Es ist das erste Urteil dieser Art auf dem südamerikanischen Kontinent: Ein argentinisches Gericht hat einen Gentechnik-Landwirt und einen Flugzeugpiloten der Vergiftung von Anwohnern mit Pestiziden für schuldig befunden. Die beiden Männer erhielten Bewährungsstrafen von jeweils drei Jahren. Außerdem müssen sie gemeinnützige Arbeit leisten.
Trotz eines Verbots hatten die nun Verurteilten jahrelang Glyphosat und andere Unkrautvernichtungsmittel auf Feldern mit gentechnisch veränderter Soja ausgebracht. Dabei haben sie die Einwohner des benachbarten Ituzaingo Anexo, einem kleinen Vorort der Stadt Córdoba, schleichend vergiftet. Dort klagen die Menschen schon lange über Krankheiten und Todesfälle, die sie mit den toxischen Pestiziden in Verbindung bringen. Der erste Strafgerichtshof von Córdoba gab ihnen nun Recht.
Beobachter und Umweltaktivisten priesen das Urteil als „historisch“. Eine von ihnen ist Sofía Gatica, eine Bewohnerin des betroffenen Vorortes. Sie zeigte sich zugleich aber enttäuscht über die aus ihrer Sicht milden Urteile: „Dass die Strafe zur Bewährung ausgesetzt wurde, verspottet die Opfer!“ Gatica dokumentiert seit 2001 die Auswirkungen des Gifteinsatzes in ihrer Nachbarschaft. Kurz zuvor war ihre neugeborene Tochter an einer seltenen Krankheit gestorben, andere Kinder litten an Vergiftungserscheinungen. Sie beschloss, den Kampf gegen die Pestizide aufzunehmen. Dafür wurde sie Anfang dieses Jahres mit dem Goldman-Umwelt-Preis ausgezeichnet.
Argentinien ist eines der wichtigsten Anbauländer von Sojapflanzen und exportiert deren Bohnen in großem Stil, insbesondere nach Europa. Doch die steigenden Erlöse aus dem Agrargeschäft haben auch eine Kehrseite: Der Einsatz von Pestiziden, wie dem auch in der EU umstrittenem Glyphosat, das der US-Konzern Monsanto unter dem Namen Roundup vertreibt, ist in Argentinien sehr hoch. Umweltgruppierungen beziffern die jährlich versprühte Gesamtenge auf 340 bis 370 Millionen Liter.

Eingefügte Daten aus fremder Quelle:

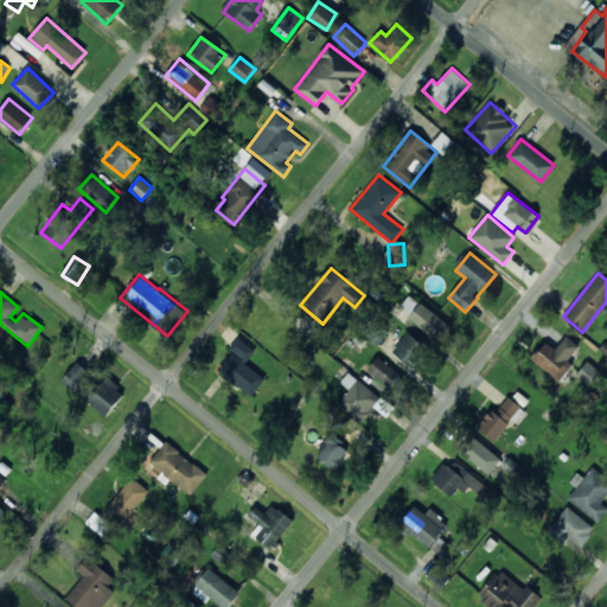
[(398,308),(440,342),(452,327),(410,293),(398,308)]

Der Anbau von gentechnisch veränderter Soja, z.B. der „Roundup-Ready“ genannten herbizidtoleranten Art von Monsanto, begünstigt den Einsatz von Glyphosat. Seit Mitte der neunziger Jahre erlebte die Kombination aus Gentechnik und Chemie in Argentinien einen wahren Boom. Während vorher quasi kaum Soja angebaut wurde, wuchsen die Pflanzen im Jahr 2011 auf 19,1 Millionen Hektar. Nach Angaben der gentechnikfreundlichen Organisation ISAAA (International Service for the Acquisition of Agri-Biotech Applications) waren diese im letzten Jahr zu 100 Prozent gentechnisch verändert.
Ein Ende ist nicht in Sicht: Vor kurzem gab das argentinische Landwirtschaftsministerium grünes Licht zum Anbau der zweiten Generation der Roundup-Ready-Soja mit Namen „Intacta“. Diese soll nicht nur das Besprühen mit Unkrautvernichtungsmitteln aushalten, sondern auch ein eigenes Gift zur Abwehr von Insekten produzieren. Die EU hat bereits die Genehmigung zum Import und Verarbeitung von „Intacta“ erteilt.